The great enemy is sin. Sin leads to death. Sin robs joy. Sin ruins relationships. Sin provokes wars. Sin blinds from beauty, makes deaf to truth. Sin also deceives us about us, and this is why worshiping God is so meddlesome. In God’s Word we see His glory, and the more clearly we see His character, the more clear the mirror that shows us our true condition.
We would do almost anything not to get an accurate view on ourselves. Sin loves darkness, sin seeks ambiguity, sin tells lies.
Though he wasn’t a Christian, Richard Feynman was an American physicist well-known for his abilities to learn and to teach. He once said: “The first principle is that you must not fool yourself—and you are the easiest person to fool.”
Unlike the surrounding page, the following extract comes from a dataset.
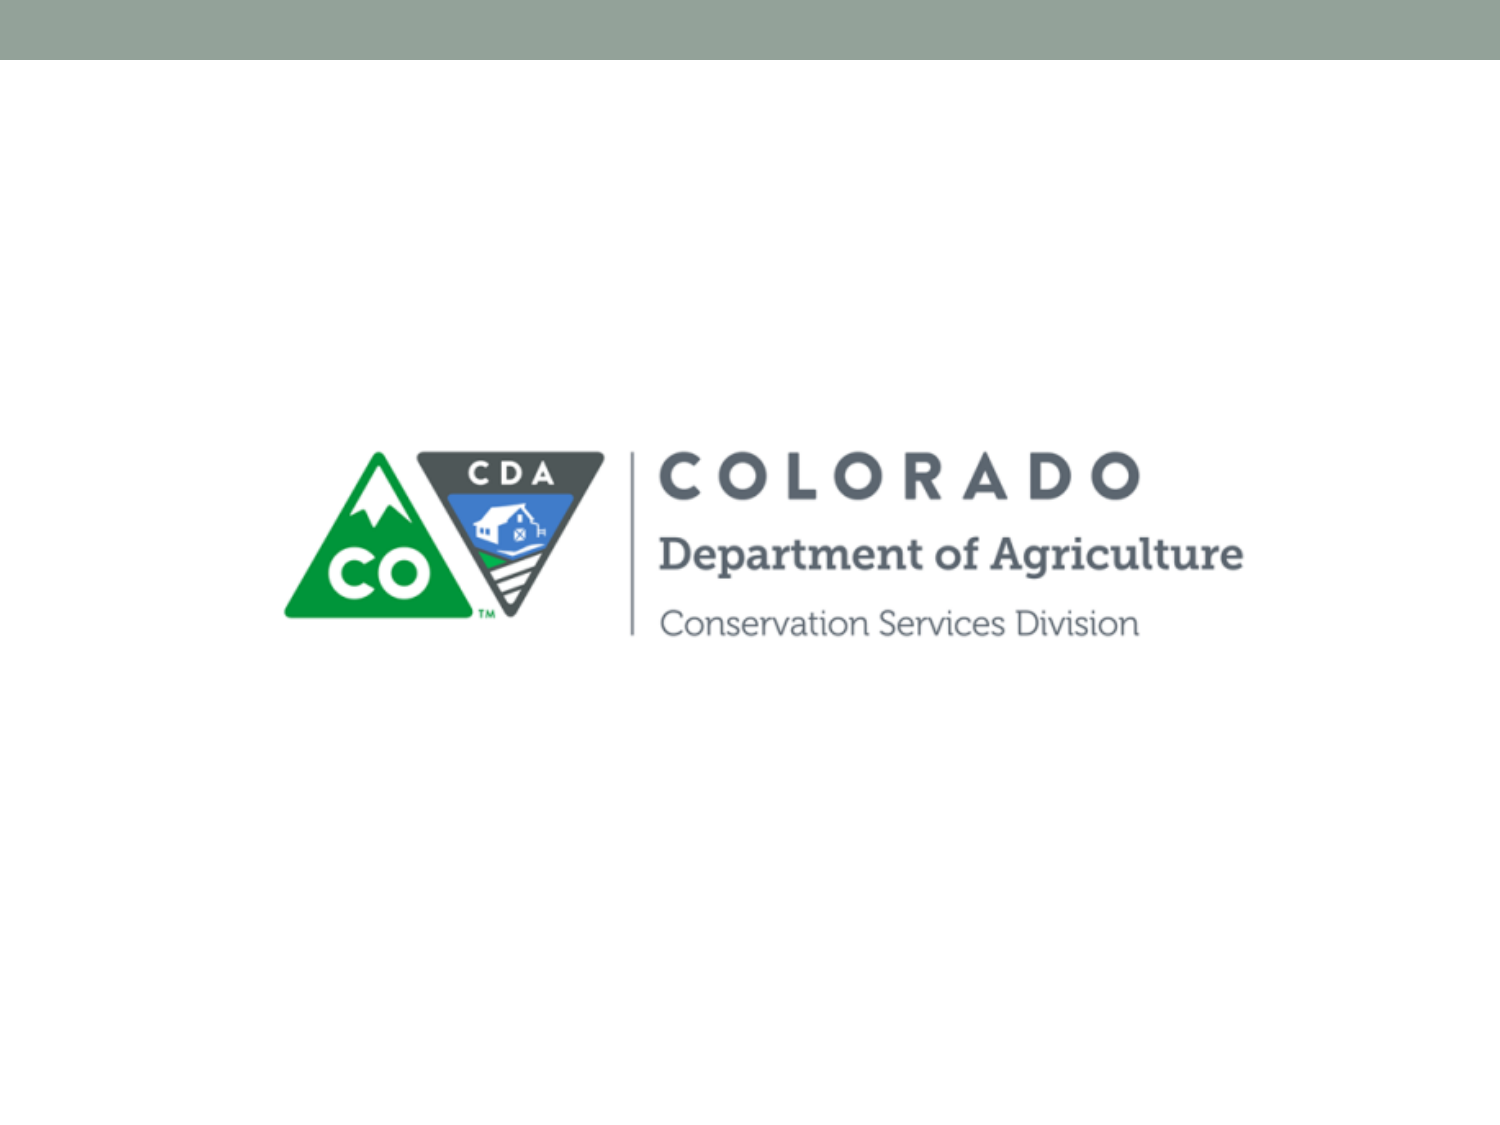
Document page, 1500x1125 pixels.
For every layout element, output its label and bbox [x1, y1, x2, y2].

picture [280, 449, 1245, 638]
With divine authority the prophet Jeremiah said, “The heart is deceitful above all things, and desperately sick; who can understand it?” (Jeremiah 17:9) And though as Christians we’ve been given new hearts, we are in the process of becoming less fooled by the flesh. We are in process of better seeing how foolish sin is. We are in process of becoming harder to fool.
The difficulty is not so much having eyes to see, but having the heart to deal with our hearts. When we worship God, we learn what He says, and when we confess, we say the same thing that He says, homologeo. One of the most courageous acts we do every week is to confess our sin. But courageous or not, it is the only way not to be a fool.